Las cajas nido y refugios artificiales son herramientas sencillas y eficaces para favorecer la fauna autóctona en entornos restaurados. La pérdida de arbolado maduro y edificaciones tradicionales ha reducido notablemente la disponibilidad de huecos naturales para la nidificación de aves y el refugio de murciélagos, dos grupos esenciales para el equilibrio ecológico.
En las parcelas de Casa Colorada y San Gaspar se instalan cajas nido adaptadas a distintas especies de aves insectívoras y cavernícolas, como herrerillos, carboneros, colirrojos o mochuelos, con el fin de favorecer su establecimiento y contribuir al control biológico de insectos.
Paralelamente, se colocan refugios específicos para murciélagos en zonas adecuadas por su orientación y temperatura, ofreciéndoles lugares seguros de descanso y cría.

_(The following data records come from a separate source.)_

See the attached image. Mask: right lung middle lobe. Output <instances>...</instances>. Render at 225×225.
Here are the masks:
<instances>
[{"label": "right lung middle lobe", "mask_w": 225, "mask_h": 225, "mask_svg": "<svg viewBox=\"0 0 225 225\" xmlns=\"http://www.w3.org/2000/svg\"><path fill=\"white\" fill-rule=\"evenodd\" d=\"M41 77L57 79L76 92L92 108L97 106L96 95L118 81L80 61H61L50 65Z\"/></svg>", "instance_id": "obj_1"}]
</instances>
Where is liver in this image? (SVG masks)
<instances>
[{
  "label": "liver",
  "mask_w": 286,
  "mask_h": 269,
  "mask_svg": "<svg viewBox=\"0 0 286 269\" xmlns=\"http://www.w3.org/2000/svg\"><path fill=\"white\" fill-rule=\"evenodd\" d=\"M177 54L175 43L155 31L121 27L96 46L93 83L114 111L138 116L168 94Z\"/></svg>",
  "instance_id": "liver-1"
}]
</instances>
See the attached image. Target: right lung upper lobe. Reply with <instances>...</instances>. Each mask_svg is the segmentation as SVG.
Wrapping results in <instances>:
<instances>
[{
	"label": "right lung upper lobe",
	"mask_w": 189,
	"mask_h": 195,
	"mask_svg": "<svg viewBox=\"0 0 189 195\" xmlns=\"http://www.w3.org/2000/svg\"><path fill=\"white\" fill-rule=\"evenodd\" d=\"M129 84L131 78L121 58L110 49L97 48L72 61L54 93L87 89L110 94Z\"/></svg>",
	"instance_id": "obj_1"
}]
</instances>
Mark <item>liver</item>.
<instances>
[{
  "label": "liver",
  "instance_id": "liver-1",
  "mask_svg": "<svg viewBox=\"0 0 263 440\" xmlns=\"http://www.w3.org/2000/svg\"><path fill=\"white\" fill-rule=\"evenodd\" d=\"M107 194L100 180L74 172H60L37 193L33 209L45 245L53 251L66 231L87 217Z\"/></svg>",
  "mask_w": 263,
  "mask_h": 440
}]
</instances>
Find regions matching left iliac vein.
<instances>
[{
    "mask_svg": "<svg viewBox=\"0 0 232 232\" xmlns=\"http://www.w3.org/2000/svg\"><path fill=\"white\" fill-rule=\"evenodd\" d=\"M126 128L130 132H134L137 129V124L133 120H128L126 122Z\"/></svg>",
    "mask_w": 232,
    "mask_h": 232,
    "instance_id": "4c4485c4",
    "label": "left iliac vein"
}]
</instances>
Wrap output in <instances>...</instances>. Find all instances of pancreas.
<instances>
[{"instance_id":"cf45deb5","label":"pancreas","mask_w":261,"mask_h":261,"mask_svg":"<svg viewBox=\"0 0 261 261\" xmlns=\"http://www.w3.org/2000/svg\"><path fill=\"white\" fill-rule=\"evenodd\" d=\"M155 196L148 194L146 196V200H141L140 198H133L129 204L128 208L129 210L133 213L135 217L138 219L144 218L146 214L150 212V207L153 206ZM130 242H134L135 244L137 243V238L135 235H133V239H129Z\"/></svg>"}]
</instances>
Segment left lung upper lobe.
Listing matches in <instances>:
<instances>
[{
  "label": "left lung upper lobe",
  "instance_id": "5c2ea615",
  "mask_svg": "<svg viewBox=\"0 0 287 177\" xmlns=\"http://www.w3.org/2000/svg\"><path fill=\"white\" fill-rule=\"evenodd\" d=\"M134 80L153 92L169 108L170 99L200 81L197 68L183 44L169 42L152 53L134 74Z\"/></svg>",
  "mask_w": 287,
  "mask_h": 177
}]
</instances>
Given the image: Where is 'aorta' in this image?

Los murciélagos, grandes consumidores de insectos nocturnos, cumplen un papel clave en la regulación de las poblaciones de invertebrados y en el mantenimiento de la salud de los ecosistemas.
El seguimiento anual de la ocupación de las cajas y refugios permite evaluar la eficacia de estas medidas y ajustar su diseño y localización para maximizar los beneficios para la biodiversidad local.